Researchers have discovered 14 new types of cross-site data leakage attacks against a number of modern web browsers, including Tor Browser, Mozilla Firefox, Google Chrome, Microsoft Edge, Apple Safari, Opera, among others.
Collectively known as “XS-Leaks,” the browser bugs enable a malicious website to harvest personal data from its visitors as they interact with other websites in the background without the targets’ knowledge. The findings are the result of a comprehensive study of cross-site attacks undertaken by a group of academics from Ruhr-Universität Bochum (RUB) and Niederrhein University.
“XS-Leaks bypass the so-called same-origin policy, one of a browser’s main defences against various types of attacks,” the researchers said in a statement. “The purpose of the same-origin policy is to prevent information from being stolen from a trusted website. In the case of XS-Leaks, attackers can nevertheless recognize individual, small details of a website. If these details are tied to personal data, those data can be leaked.”

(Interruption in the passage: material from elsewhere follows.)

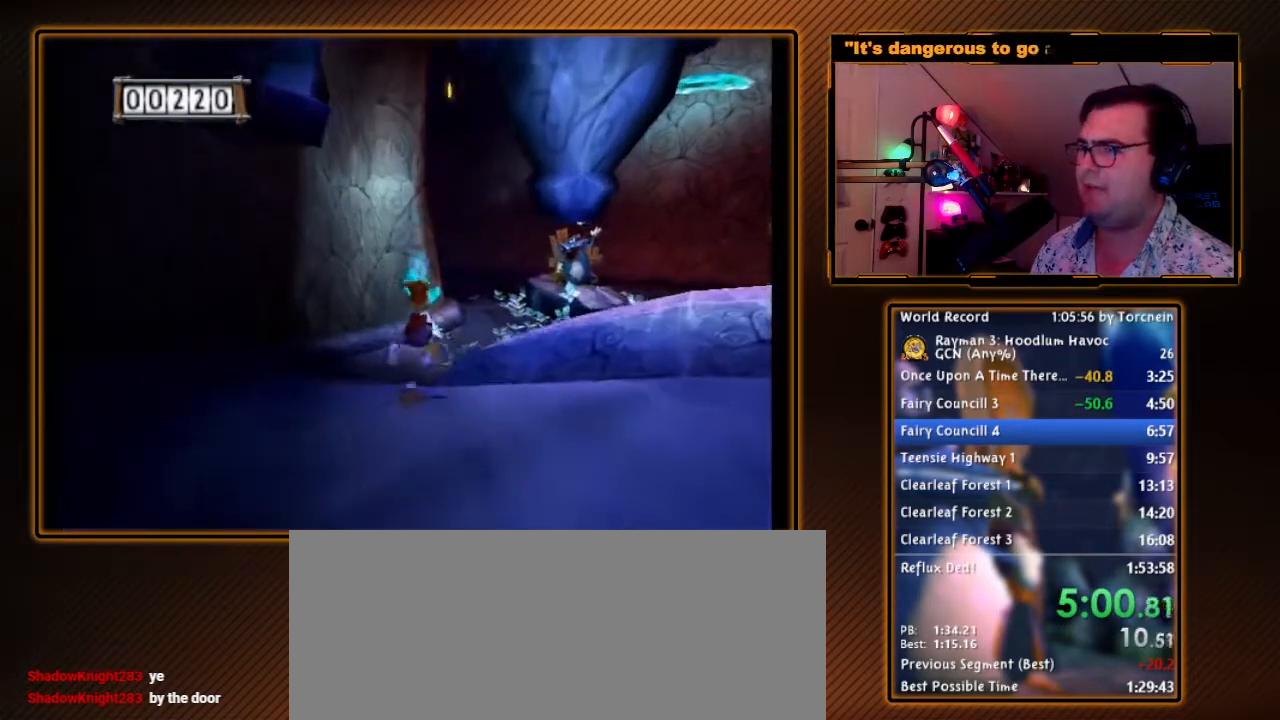
{"dt_ms": 500, "buttons": ["R1"], "left_stick": "center", "right_stick": "center", "events": [[33, "A", "down"], [167, "A", "up"], [250, "R1", "down"], [383, "left_stick", "up"], [500, "left_stick", "center"]]}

Stemming from side-channels built into the web platform that permits an attacker to gather this data from a cross-origin HTTP resource, the cross-site bugs impact an array of popular browsers such as Tor, Chrome, Edge, Opera, Safari Firefox, Samsung Internet, spanning across different operating systems Windows, macOS, Android, and iOS.
The new class of vulnerabilities is also different from a cross-site request forgery (CSRF) attack in that unlike the latter, which exploits a web application’s trust in a browser client to execute unintended actions on behalf of the user, they can be weaponized to infer information about a user.
“They are a significant threat to Internet privacy since simply visiting a web page may reveal if the victim is a drug addict or leak a sexual orientation,” the researchers explained. “XS-Leaks take advantage of small pieces of information which are exposed during interactions between websites […] to reveal sensitive information about users, such as their data in other web applications, details about their local environment, or internal networks they are connected to.”
The core idea is that while websites are not allowed to directly access data (i.e., read server responses) on other websites because of same-origin constraints, a rogue online portal can attempt to load a specific resource or an API endpoint from a website, say, an online banking website, on the user’s browser and draw inferences about the victim’s transaction history. Alternatively, the source of the leak could be timing-based side-channels or speculative execution attacks like Meltdown and Spectre.
As mitigations, the researchers recommend denying all event handler messages, minimizing error message occurrences, applying global limit restrictions, and creating a new history property when redirection occurs. At the end-user side, turning on first-party isolation as well as Enhanced Tracking Prevention in Firefox have been found to decrease the applicability of XS-Leaks. Intelligent Tracking Prevention in Safari, which blocks third-party cookies by default, also prevents all leaks that are not based on a pop-up.
“The root cause of most XS-Leaks is inherent to the design of the web,” the researchers said. “Oftentimes applications are vulnerable to some cross-site information leaks without having done anything wrong. It is challenging to fix the root cause of XS-Leaks at the browser level because in many cases doing so would break existing websites.”